Задание a >>
Выпишите из приведенных ниже строк все, где встречается слово «above».

Текст >>
+-------+
Идея «единой неделимой», переходящая в имперский реваншизм (война с Грузией в 2008-м, «крымнаш», «новороссия»), стала главной идеей путинской России. Белые и красные имперские смыслы встретились , и это смело можно считать российским «концом истории».
В эти мартовские дни исполняется 95 лет Новороссийской катастрофе 1920 года. Так принято называть эвакуацию Вооруженных Сил Юга России, ставшую следствием провала генерального наступления Деникина на Москву осенью 1919 года. В Новороссийске белые войска понесли огромные человеческие и моральные потери. Множество жертв было и среди гражданских беженцев, стремившихся вместе с армией эвакуироваться в Крым. Вывезти удалось далеко не всех, оставшихся ждала жестокая, показательная расправа.
По сути, Новороссийская катастрофа стала началом конца белой борьбы в европейской части России: уже через полгода, в ноябре 1920 года, последовала эвакуация врангелевской Русской армии из Крыма в Константинополь. В чем же главная причина поражения Белого движения? Ответ — в моей статье, написанной несколько лет назад (публикуется с некоторыми сокращениями и дополнениями).
+-------+
Исходные данные >>
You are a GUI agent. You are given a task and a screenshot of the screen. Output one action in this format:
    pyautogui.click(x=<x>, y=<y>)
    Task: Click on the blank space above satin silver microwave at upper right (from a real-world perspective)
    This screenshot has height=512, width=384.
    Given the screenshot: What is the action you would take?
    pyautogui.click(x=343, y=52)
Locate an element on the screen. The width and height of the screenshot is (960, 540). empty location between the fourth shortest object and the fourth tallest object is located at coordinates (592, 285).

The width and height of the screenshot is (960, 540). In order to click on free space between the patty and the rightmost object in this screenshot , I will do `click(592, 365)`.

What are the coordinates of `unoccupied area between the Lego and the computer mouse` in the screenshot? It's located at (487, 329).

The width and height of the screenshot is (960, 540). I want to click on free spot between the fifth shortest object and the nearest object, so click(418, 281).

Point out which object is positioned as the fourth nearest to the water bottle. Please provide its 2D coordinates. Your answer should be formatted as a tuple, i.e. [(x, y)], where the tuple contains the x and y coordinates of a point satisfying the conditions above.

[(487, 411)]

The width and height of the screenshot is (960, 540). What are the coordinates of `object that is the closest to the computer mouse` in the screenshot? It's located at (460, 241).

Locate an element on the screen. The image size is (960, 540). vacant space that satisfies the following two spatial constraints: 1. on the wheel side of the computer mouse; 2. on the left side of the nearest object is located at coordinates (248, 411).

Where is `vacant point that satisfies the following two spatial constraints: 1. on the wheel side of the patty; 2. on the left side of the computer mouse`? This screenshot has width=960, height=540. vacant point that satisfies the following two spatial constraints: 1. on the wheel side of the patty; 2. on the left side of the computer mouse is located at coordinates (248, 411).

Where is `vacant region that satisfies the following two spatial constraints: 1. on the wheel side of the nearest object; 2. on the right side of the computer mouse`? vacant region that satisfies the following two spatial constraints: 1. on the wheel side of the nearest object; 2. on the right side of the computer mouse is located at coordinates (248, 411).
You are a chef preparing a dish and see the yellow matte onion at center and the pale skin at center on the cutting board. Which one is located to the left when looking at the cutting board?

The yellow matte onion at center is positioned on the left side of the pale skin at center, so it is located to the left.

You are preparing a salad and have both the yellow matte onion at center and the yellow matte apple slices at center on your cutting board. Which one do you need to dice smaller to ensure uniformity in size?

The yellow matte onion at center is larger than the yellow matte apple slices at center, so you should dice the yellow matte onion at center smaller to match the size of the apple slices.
+-------+
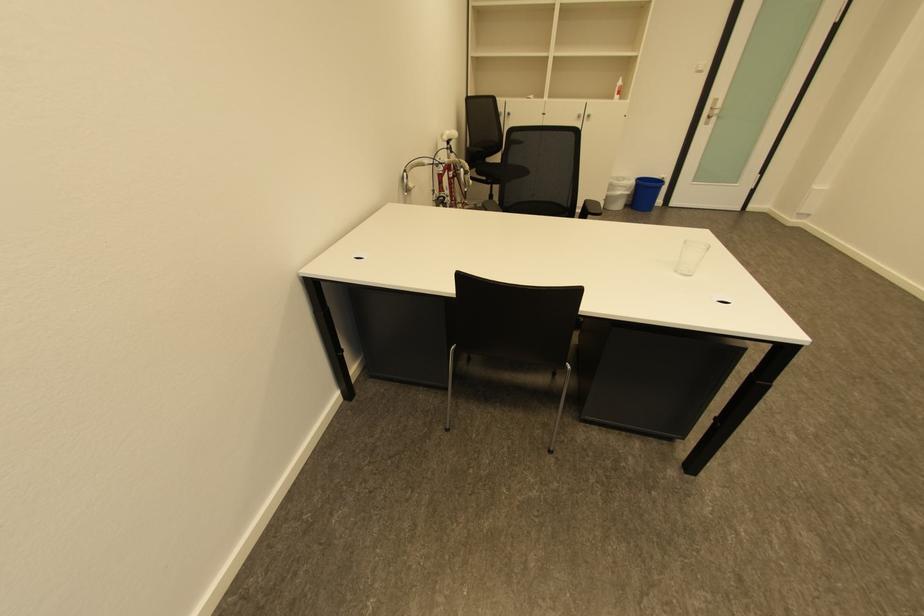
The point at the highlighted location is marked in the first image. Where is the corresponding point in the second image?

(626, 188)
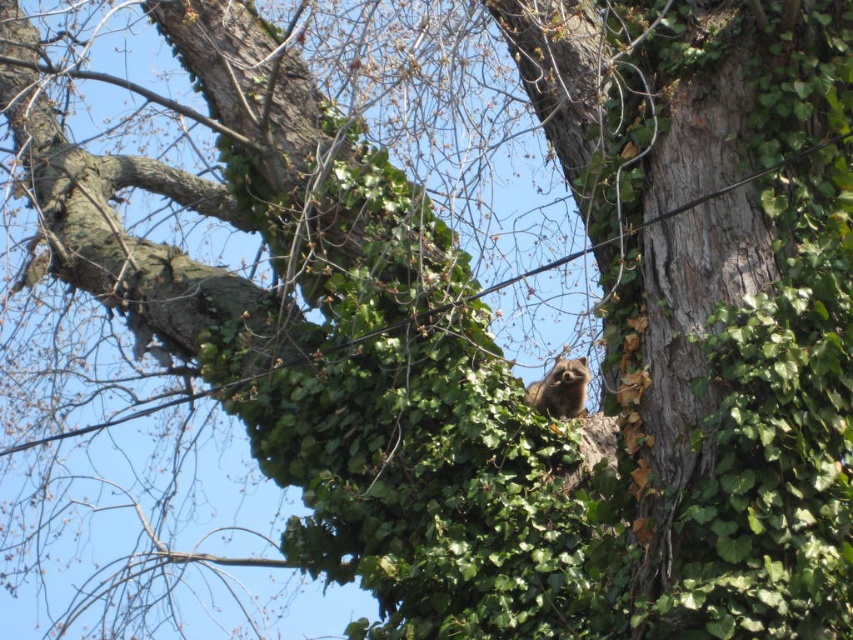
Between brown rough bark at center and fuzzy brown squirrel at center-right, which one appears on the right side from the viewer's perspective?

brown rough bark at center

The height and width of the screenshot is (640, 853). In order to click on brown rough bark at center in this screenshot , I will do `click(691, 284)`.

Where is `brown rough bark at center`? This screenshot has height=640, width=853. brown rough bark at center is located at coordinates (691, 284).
+-------+
Задание b >>
Извлеките приведенный выше текст о Новороссийской катастрофе целиком, слово в слово.

Ожидаемый ответ a >>
    Task: Click on the blank space above satin silver microwave at upper right (from a real-world perspective)
Point out which object is positioned as the fourth nearest to the water bottle. Please provide its 2D coordinates. Your answer should be formatted as a tuple, i.e. [(x, y)], where the tuple contains the x and y coordinates of a point satisfying the conditions above.

Ожидаемый ответ b >>
Идея «единой неделимой», переходящая в имперский реваншизм (война с Грузией в 2008-м, «крымнаш», «новороссия»), стала главной идеей путинской России. Белые и красные имперские смыслы встретились , и это смело можно считать российским «концом истории».
В эти мартовские дни исполняется 95 лет Новороссийской катастрофе 1920 года. Так принято называть эвакуацию Вооруженных Сил Юга России, ставшую следствием провала генерального наступления Деникина на Москву осенью 1919 года. В Новороссийске белые войска понесли огромные человеческие и моральные потери. Множество жертв было и среди гражданских беженцев, стремившихся вместе с армией эвакуироваться в Крым. Вывезти удалось далеко не всех, оставшихся ждала жестокая, показательная расправа.
По сути, Новороссийская катастрофа стала началом конца белой борьбы в европейской части России: уже через полгода, в ноябре 1920 года, последовала эвакуация врангелевской Русской армии из Крыма в Константинополь. В чем же главная причина поражения Белого движения? Ответ — в моей статье, написанной несколько лет назад (публикуется с некоторыми сокращениями и дополнениями).